If you work as a video editor and have ever worked with corporate marketing teams you are familiar with this very problem. You ask for some assets for the video: maybe you need some artwork, a couple of metrics to create graphics, or some video assets. What do you receive?
A file called information.pptx. Great, it’s a PowerPoint.
Fortunately there are plenty of workarounds for video editors to get what they need from this file format.
If you are a jack-of-all-trades video editor with motion graphics chops, then you might scoff at the idea that someone involved in marketing or communications is using PowerPoint to send you materials. However, in a corporate world, that’s the most commonly used tool. While I have received Illustrator or EPS files, it’s rare.
Most large corporations have pre-built PowerPoint templates for their employees to use that include layouts, logos, and fonts. This makes it easy for internal teams to build communication tools and documents to share their thoughts and ideas, but can of course make it difficult for video editors and motion graphics artists to pull that information into programs like Adobe Premiere or Adobe After Effects.
Why You Should Have PowerPoint As a Video Editor
Even though most of my time is spent in Premiere, After Effects and occasionally Cinema4D, Photoshop, Illustrator or other design software, I do keep an active Microsoft Office subscription on hand for scenarios where I receive a PowerPoint or Word document from a client.
Inside of PowerPoint you have the power to export presentations as individual JPG images, or export a presentation as a MOV file.
When creating the MOV files you can set the length of each slide, so if you have a presentation with a lot of animated elements that the client wants to see in the video, this MOV can really save you a lot of time.
However, a Microsoft Office subscription can be an added expense in a world of subscription based tools. If you are looking for workarounds to dealing with PPTX files, look no further.

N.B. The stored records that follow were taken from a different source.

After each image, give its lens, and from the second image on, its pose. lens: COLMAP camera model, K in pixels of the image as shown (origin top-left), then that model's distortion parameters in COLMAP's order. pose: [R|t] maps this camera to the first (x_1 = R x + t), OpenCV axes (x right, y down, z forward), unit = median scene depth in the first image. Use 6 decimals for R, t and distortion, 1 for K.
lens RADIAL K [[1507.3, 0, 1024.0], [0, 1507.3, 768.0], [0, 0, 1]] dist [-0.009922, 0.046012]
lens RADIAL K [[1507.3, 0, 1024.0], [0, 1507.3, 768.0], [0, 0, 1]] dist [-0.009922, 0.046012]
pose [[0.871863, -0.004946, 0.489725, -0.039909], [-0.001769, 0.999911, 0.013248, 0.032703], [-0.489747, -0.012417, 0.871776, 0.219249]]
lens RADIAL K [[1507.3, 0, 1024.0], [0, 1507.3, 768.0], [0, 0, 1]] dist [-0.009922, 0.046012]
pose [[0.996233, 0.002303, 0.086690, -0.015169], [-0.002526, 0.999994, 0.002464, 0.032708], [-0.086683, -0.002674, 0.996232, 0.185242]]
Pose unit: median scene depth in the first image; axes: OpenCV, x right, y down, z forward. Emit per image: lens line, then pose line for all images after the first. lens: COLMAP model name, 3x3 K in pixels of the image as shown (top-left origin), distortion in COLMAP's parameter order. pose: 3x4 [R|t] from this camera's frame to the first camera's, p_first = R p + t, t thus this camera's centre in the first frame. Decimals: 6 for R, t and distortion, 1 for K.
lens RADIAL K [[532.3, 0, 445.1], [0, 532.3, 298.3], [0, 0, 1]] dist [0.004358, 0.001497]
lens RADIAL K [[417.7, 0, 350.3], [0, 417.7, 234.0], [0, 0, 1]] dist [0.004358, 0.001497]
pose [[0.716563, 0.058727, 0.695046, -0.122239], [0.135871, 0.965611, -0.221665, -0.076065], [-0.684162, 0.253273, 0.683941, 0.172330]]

Pulling Assets Out of a Microsoft Office File
I have one clever, handy trick for you when you need to pull graphics and assets out of a PowerPoint and into your editing project.
All you need to pull this off is an unzipping tool. This should work for Windows users without needing any third party tools, however for Mac users the Archive Utility won’t work for you here, so you’ll need to try out something like Keka or The Unarchiver, both of which are free and available on the Mac App Store.
The trick is very simple. Rename your PPTX file to get rid of the .pptx at the end of the filename, and replace it with .zip.
This will turn the file into a ZIP file. Using Keka or The Unarchiver you can unzip this file. You’ll end up with some random looking folders.
If you expand the PPT folder, inside of it you’ll find a folder called “media.” The media folder will contain images as they appear in the order of the PowerPoint. These numbers don’t represent pages, just the order in which the images appear in the document, as many images can appear on a single page.
Simply get rid of the remaining folders to clean up your folder structure and keep these images.
I have a couple of last important points to make when it comes to creating these files.
First, if you use PowerPoint to extract the slide images you will end up with a folder full of slides called Slide1.jpeg, Slide2.jpeg and so on. If you only ever have to do this to one document one time in this project, you won’t run into any issues. However, if you have multiple documents, or may be extracting slides from multiple versions or iterations of the same document, it would be wise to rename these files before importing them into your editing software.
Specifically, Adobe Premiere can get a little confused when it finds multiple files with the exact same filename in nearby destinations, so to avoid this potential problem you can use Finder to rename your files quickly and easily.
To batch rename your files, simple select all of them, right click and choose Rename. You are provided with three options here.
You can Add Text, Replace Text or use a Formula. For our purposes let’s Add Text. I’ll usually use the date and the name of the document with an underscore and set it to “before name.” This way all of my slides will now read 221228-powerpoint example_Slide1.jpeg and so on.
If I ever revise this document and extract the slides again I would use a new date, therefore never ending up with two files with the exact same filenames.
I would do the same thing for the images I extract from the ZIP file just for safety. File management is an important part of editing, so taking great care at the organization stage of your project to create smart file management will save you time in the long run.